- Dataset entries

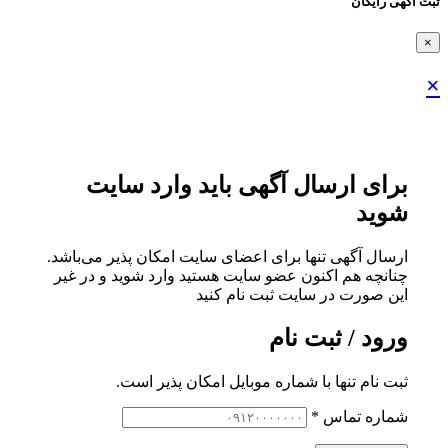
ثبت اگهی رایگان
×
×
برای ارسال آگهی باید وارد سایت
شوید
ارسال آگهی تنها برای اعضای سایت امکان پذیر می‌باشد.
چنانچه هم‌ اکنون عضو سایت هستید وارد شوید و در غیر
این صورت در سایت ثبت نام کنید
ورود / ثبت نام
ثبت نام تنها با شماره موبایل امکان پذیر است.
شماره تماس
*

- Task instructions
Each line of the data must be transcribed exactly; pictures are not carried over.

- Answer below
ثبت اگهی رایگان
×
×
برای ارسال آگهی باید وارد سایت
شوید
ارسال آگهی تنها برای اعضای سایت امکان پذیر می‌باشد.
چنانچه هم‌ اکنون عضو سایت هستید وارد شوید و در غیر
این صورت در سایت ثبت نام کنید
ورود / ثبت نام
ثبت نام تنها با شماره موبایل امکان پذیر است.
شماره تماس
*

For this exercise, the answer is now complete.